"Learn Your Sisters' Stories"

deadline for submissions: 
March 1, 2023
full name / name of organization: 
University of Maryland College Park
contact email: 

The "Learn Your Sisters' Stories" podcast series seeks to inform those inside and outside of academia of the challenges and rewards black women scholars face. It will also help create a community for black women students and professors currently in the academy as they find solidarity with one  another, and offer tools and support on how to navigate academic culture. Finally, it will help those who are considering going to graduate school know more about the process.

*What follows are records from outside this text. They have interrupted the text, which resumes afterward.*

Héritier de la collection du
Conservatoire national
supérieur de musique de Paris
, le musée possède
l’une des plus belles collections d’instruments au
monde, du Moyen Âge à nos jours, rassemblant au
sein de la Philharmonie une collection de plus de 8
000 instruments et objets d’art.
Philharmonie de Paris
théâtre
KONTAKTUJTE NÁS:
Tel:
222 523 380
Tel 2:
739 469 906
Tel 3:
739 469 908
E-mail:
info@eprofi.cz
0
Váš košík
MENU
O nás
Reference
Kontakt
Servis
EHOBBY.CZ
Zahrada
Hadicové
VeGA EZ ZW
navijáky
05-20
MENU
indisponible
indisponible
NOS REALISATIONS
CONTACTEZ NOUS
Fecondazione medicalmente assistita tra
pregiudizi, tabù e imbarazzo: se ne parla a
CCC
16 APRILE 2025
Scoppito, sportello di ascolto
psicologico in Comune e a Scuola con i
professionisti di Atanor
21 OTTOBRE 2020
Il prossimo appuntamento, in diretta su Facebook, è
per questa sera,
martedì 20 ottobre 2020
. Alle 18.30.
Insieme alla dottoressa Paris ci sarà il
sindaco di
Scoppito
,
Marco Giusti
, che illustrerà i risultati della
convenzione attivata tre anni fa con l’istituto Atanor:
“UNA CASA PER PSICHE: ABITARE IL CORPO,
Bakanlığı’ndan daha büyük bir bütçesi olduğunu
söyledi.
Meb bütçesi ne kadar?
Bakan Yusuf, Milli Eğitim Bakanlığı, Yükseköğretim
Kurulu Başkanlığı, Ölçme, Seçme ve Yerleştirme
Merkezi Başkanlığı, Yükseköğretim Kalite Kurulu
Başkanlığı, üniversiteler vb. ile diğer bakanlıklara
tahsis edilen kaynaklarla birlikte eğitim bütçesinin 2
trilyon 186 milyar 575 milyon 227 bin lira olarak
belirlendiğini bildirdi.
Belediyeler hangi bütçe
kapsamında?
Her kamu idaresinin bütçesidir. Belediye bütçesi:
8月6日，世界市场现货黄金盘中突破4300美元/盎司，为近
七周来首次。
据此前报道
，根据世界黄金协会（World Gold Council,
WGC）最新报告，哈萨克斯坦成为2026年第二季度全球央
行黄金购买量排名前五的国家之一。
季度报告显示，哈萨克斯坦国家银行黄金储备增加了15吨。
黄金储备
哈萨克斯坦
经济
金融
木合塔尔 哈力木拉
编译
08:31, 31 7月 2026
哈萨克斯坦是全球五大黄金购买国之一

"Learn Your Sisters' Stories" takes its inspiration from Angela Davis’ Freedom is a Constant Struggle and Black feminist sociologist Jacqui Alexander’s “Learn your sisters’ stories.” Both note the importance of circulating stories as a way of keeping memory alive and how often, Davis states “those other stories are actually our own stories.” Research that goes against the main narrative galvanizes “Learn your Sisters’ Stories.” Often, we highlight the research that is being done on black bodies without heeding the care and trauma those black bodies encounter in the course of the research itself. This project seeks to fill that gap by following an affect of care within higher education and creating community for people often marginalized by the hierarchies within research institutions. 

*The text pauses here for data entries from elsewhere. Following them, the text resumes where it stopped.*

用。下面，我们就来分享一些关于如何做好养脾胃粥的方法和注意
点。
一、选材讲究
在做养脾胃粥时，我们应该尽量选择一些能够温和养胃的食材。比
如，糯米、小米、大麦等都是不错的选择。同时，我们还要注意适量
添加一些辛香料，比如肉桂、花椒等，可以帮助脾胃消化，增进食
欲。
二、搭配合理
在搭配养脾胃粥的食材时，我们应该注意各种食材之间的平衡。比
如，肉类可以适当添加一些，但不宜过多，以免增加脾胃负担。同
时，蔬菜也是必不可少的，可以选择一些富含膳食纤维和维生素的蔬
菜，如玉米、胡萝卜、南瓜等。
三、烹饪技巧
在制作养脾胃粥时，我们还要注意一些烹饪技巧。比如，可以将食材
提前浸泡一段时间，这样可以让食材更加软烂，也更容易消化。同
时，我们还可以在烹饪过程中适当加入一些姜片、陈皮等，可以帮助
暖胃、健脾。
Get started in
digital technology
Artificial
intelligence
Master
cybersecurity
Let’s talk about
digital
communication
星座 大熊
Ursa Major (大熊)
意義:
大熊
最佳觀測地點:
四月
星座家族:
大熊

This project is sponsored by the Center for Literary & Comparative Studies in the Department of English, the University of Maryland Libraries, the University of Maryland Graduate School's Office of Diversity and Inclusion, and the University of Maryland Division of Research.

We are inviting graduate students, post-docs, precarious or tenured faculty, staff in academia as well as independent scholars who are in the Humanities, Sciences, Business, Law, Behavioural Sciences, Engineering and Education. 

 

We welcome conversations around any and all topics on being in academia. We also welcome articles and creative writing. 

Here are some potential themes and topics: 

 

  • Dealing with imposter syndrome while in Higher Education 

  • Being a mother & having a family while in Higher Education 

  • Facing descrimination/racism in achieving learning opportunities while in academia

  • Tools that helped you succeed while in academia 

  • Suggestions to those on the fence about furthering their education 

  • Mental Health & Academia 

  • The future of academia

  • Receiving support while writing the dissertation 

We invite abstracts of around 500 words on any of the above topics. The deadline for submission of the abstract is March 1st, 2023.